(Records for processing begins)

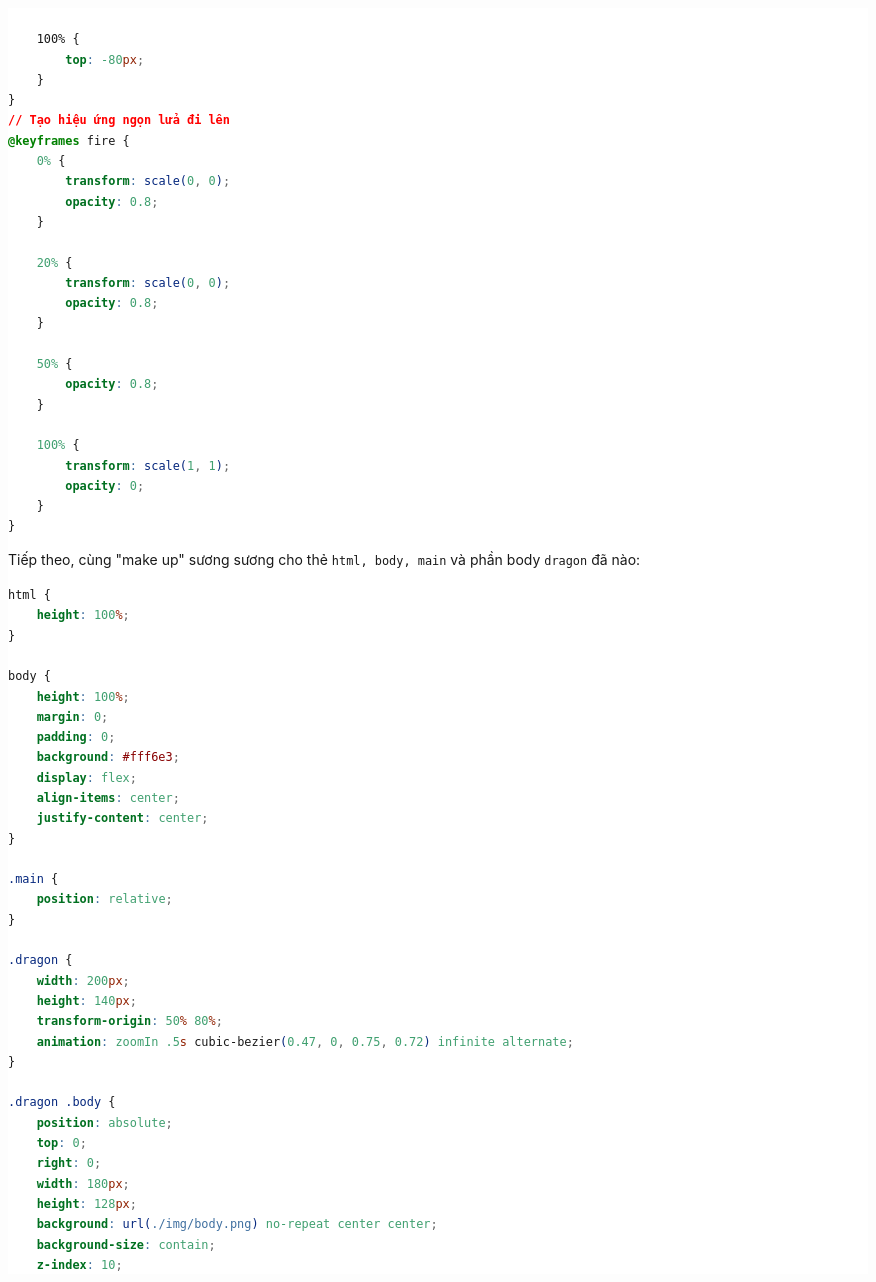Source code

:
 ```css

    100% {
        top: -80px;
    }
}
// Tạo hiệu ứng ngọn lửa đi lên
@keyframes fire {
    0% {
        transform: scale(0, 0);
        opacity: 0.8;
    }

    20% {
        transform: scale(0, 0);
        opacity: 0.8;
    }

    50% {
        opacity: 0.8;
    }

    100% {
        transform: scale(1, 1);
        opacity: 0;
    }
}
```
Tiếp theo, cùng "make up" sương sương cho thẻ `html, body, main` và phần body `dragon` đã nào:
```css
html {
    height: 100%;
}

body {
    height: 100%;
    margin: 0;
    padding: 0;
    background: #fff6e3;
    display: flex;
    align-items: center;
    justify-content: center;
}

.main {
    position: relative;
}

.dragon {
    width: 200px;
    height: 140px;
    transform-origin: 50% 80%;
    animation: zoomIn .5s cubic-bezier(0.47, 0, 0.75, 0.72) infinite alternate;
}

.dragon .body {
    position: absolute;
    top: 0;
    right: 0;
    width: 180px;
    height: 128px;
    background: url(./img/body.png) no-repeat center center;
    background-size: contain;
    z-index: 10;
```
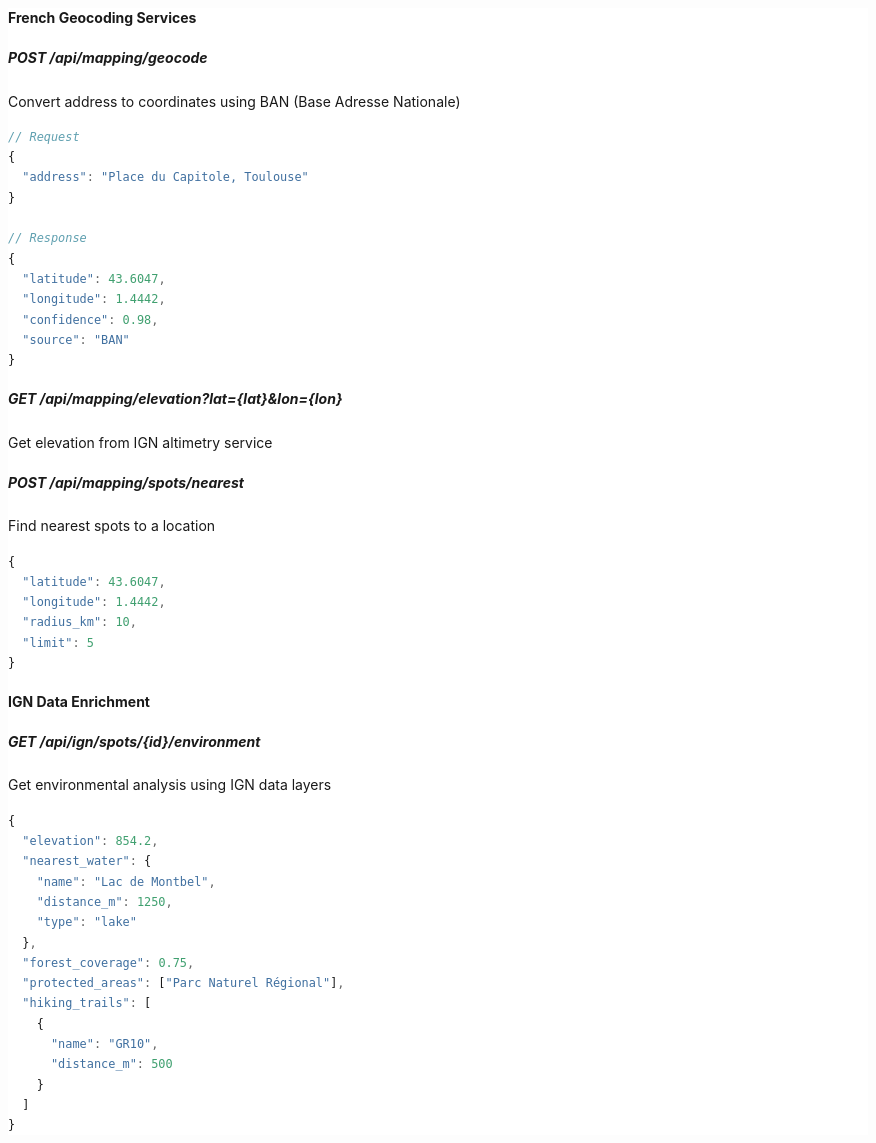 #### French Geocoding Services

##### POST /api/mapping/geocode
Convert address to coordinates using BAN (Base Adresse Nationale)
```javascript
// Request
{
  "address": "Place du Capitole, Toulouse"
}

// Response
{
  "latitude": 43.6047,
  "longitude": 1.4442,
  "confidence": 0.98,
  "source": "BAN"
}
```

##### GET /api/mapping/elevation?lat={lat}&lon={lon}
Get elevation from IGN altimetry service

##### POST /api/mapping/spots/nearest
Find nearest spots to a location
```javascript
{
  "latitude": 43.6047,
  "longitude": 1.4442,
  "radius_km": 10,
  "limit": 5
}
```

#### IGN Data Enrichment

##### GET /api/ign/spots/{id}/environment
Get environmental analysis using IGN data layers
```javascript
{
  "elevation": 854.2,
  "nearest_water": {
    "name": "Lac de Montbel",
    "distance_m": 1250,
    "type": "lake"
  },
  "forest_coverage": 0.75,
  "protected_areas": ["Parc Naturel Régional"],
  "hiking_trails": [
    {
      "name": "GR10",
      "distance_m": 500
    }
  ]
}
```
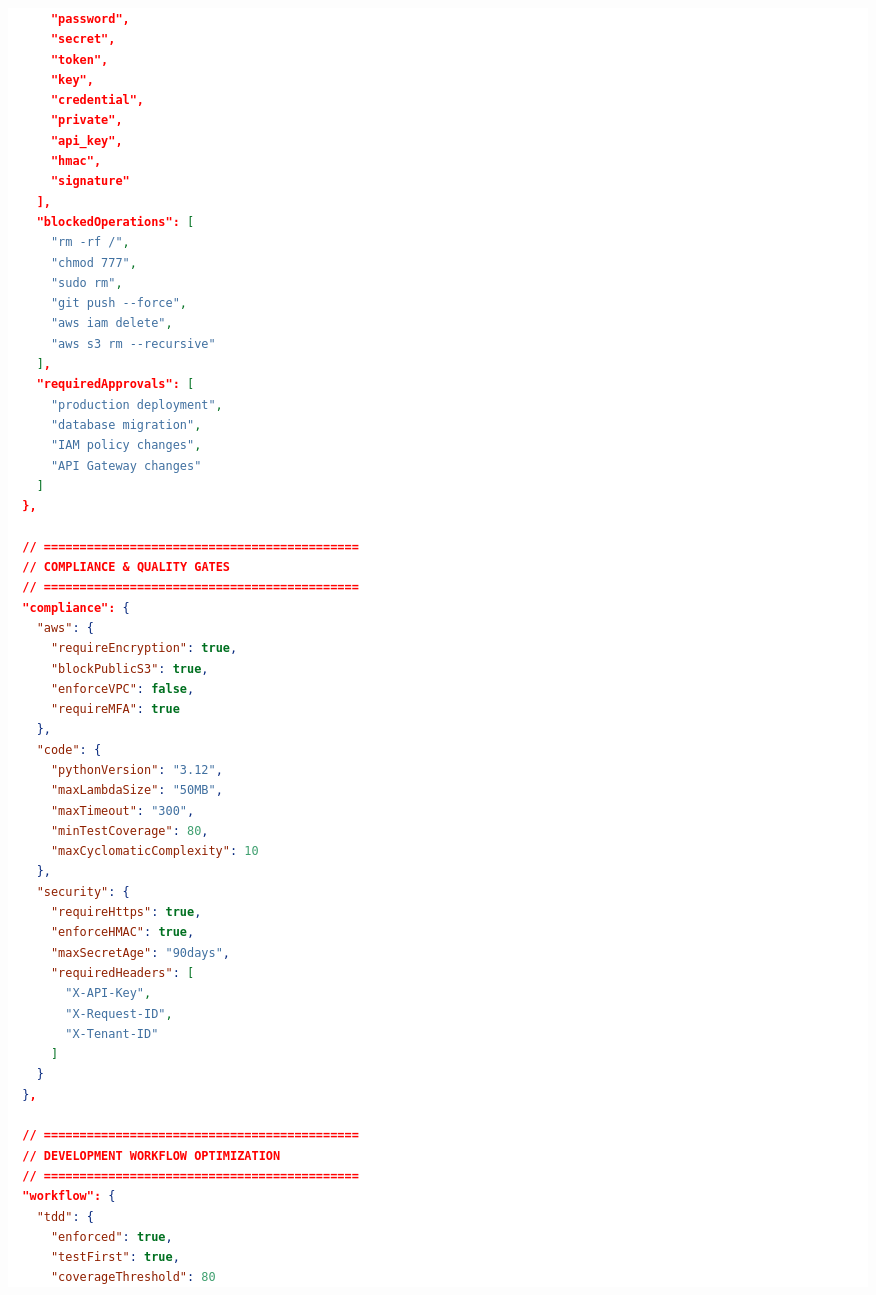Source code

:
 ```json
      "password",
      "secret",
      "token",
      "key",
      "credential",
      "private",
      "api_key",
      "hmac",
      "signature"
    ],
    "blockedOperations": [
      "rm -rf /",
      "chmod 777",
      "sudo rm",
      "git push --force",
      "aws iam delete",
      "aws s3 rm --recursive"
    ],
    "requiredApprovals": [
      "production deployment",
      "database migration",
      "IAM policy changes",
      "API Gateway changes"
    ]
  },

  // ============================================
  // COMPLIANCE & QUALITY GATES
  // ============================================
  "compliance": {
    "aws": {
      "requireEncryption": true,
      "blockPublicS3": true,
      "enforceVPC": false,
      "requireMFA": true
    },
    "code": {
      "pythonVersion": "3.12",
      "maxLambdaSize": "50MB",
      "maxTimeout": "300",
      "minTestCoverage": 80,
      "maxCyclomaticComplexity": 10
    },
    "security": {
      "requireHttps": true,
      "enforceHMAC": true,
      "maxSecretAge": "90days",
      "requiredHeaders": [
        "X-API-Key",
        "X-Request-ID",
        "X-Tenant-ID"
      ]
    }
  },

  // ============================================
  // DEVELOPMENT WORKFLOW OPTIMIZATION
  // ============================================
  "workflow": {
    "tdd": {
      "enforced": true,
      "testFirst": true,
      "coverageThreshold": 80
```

(Records for processing ends)

### Try it
How many lines in the material contain the string "transform"? Give the number alone.

### Solution to this exercise
4